Montgomery was convicted of a felony in 2004, in which she murdered a pregnant woman and pulled her 8 month old baby out of her womb., and after a stay of execution, the justice finally authorized that it be executed on January 12, eight days before the assumption of responsibility Joe biden as president.
Montgomery’s lawyer, Meaghan VerGow, announced that she intends to appeal in full the decision of the District of Columbia Court of Appeal and insisted that the woman, the only death row inmate in the United States, suffers from a serious mental disorder after being abused for years by her parents.
“Considering everything we know about Lisa Montgomery, her mental illness and the horrific life trauma she has endured, we see no logical reason for her execution.VerGow said in a statement asking President Donald Trump for a leniency order, CNN News Network reported.
The United States resumed executions at the federal level, regardless of those carried out in each state, last July on the orders of the country’s Attorney General, William Barr, after a 16-year moratorium.
Before Trump takes office,
only three federal executions took place during this period; the same ones that remain to be completed until January 20, date of the presidential replacement.

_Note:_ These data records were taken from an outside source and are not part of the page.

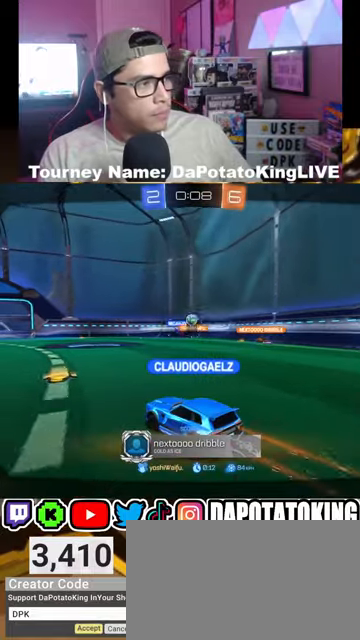
{"buttons": [], "left_stick": "center", "right_stick": "center", "events": []}
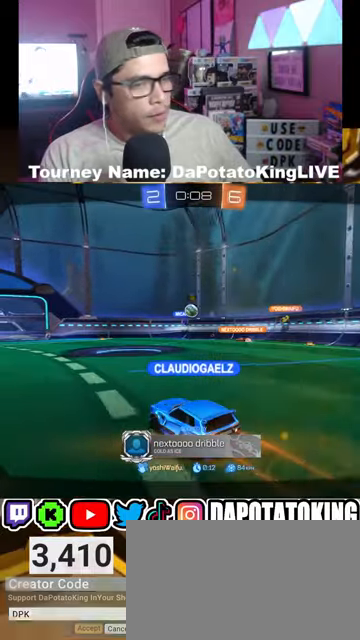
{"buttons": [], "left_stick": "center", "right_stick": "center", "events": []}
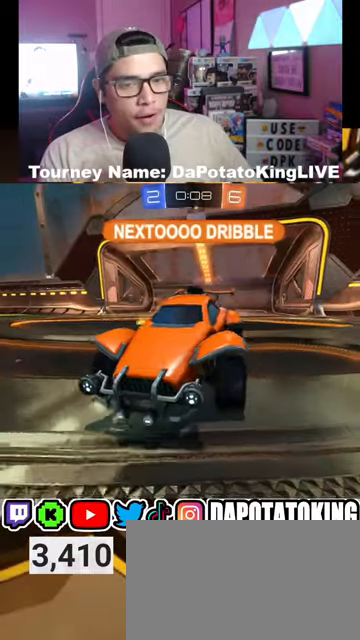
{"buttons": [], "left_stick": "center", "right_stick": "center", "events": [[300, "A", "down"], [400, "A", "up"]]}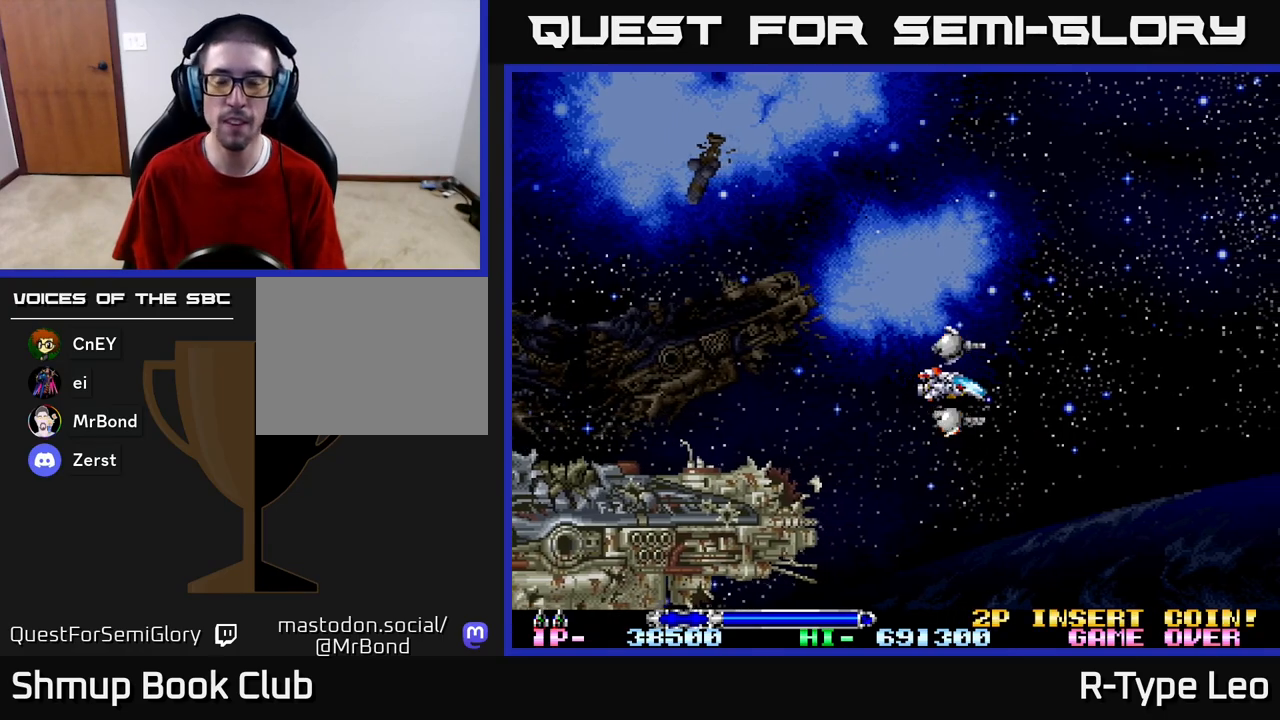
Gameplay with a controller (Xbox layout); each line is a JSON object with the inputs held at the frame after it. "events" lists button and stick changes between this image and that frame as [ms after this image, input, new state], when the widget could be followed in between.
{"buttons": [], "left_stick": "center", "right_stick": "center", "events": []}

All were held under Republican President George W. Bush, and included inmate Timothy McVeigh., convicted of a bombing of a federal building in Oklahoma City.
Montgomery was scheduled to be executed in Terre Haute, Indiana on December 8, but a stay was imposed after her lawyers contracted coronavirus. visiting him in prison.
December 26
Judge Randolph Moss quashed a Federal Bureau of Prisons order delaying his death until January 12, when he ruled in favor of a Montgomery defense request that said a date could not be set as long as there was a stay.
But a three-judge panel from the District of Columbia Circuit Court of Appeals found the trial judge mistakenly delayed the date. and restored enforcement.
If carried out, Montgomery would be
the first woman to receive the death penalty since Bonnie Brown Heady, convicted of kidnapping and murder and executed on December 18, 1953, as recorded by the Bureau of Prisons.